This review is of 'The Father's first West End run in October 2015. Kenneth Cranham returns with a new cast that includes Amanda Drew as Anne.
The sense of unease sets in quickly. You think you’ve got the essential information organised – the daughter, Anne, blonde, with a beauty that suggests both strength and fragility, is informing her father that she is moving to London to be with her lover Anton. The father, André, witty, gently larger than life, is clearly confused about a couple of issues – he cannot see why his daughter is at the end of her tether, nor why he is being accused of hitting someone. Clearly there has been some terrible misunderstanding.
Then the edges of the stage flare white, and the set itself blacks out. A piece of Bach plays crisply, and when the set comes into focus again, we are in the same room. A strange man is sitting with André. When André asks who he is, he informs him with understated menace that he lives in the flat. Further questioning reveals that his name is Pierre, and that he is married to André’s daughter Anne.

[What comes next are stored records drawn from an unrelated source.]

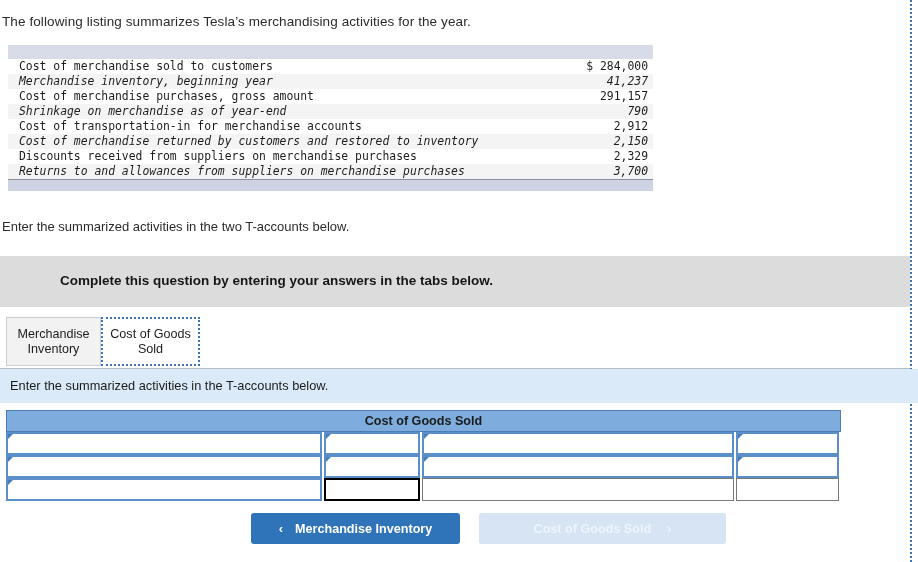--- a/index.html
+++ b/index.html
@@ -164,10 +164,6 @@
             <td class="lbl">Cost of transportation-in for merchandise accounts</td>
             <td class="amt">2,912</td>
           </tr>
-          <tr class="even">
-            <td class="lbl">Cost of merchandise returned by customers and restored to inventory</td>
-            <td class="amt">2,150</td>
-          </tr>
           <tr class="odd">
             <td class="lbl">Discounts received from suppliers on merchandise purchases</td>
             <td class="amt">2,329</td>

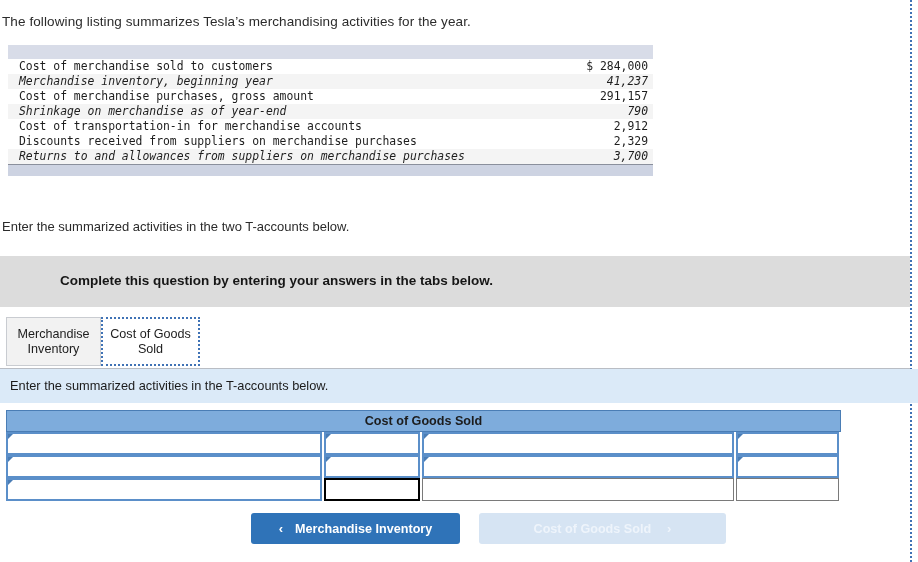--- a/index.html
+++ b/index.html
@@ -52,7 +52,7 @@
   }
   .gray-banner .gb-text {
     position: absolute; left: 20px; top: 17px;
-    font-size: 13.5px; font-weight: bold; color: #161616; white-space: nowrap; margin-left: 40px;
+    font-size: 13.5px; font-weight: bold; color: #161616; white-space: nowrap;
   }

Seized by confusion, André then smiles. In this strange game of life he has the upper hand, after all – in a moment it will be Pierre who is confused when he discovers Anne is going to leave him to live with Anton. Then Anne walks into the room - she is tall and dark and clearly has no intention of leaving anybody. What information are we to trust. Is this the real Anne, or was the Anne we saw five minutes ago the real Anne? The mind starts to spin round on itself.
Florian Zeller’s brilliant play – here translated with venomous flare by Christopher Hampton – uses its structure to mimic the state of a mind deteriorating through dementia. Each scene is an elliptical extended snapshot – it seems to evoke a memory, but quickly the absurdist contradictions crowd in. At first the inconsistencies are funny – at one point, Kenneth Cranham’s wonderful, drily sceptical André asserts to Kirsty Oswald’s Laura that he has worked as a tap dancer, and performs a routine in his pyjamas. Describing his daughter Anne, with an edge of the cruelty that becomes more pronounced later, he complains, ‘She never touches alcohol. That’s why she’s so sober.’
Miriam Buether’s clever design at first looks like a parody of middle-class Ikea-smart minimalism, with its white walls, stylish red armchairs, and regimented bookcase. Yet as bits of furniture disappear from snapshot to snapshot, or turn up in the wrong place, we see how it is a metaphor for André’s mind. As the play progresses we see how the love between him and Anne – the ever excellent Claire Skinner –is the only constant in André’s life, yet the dementia is ravaging both of them. A startling and profoundly moving evening.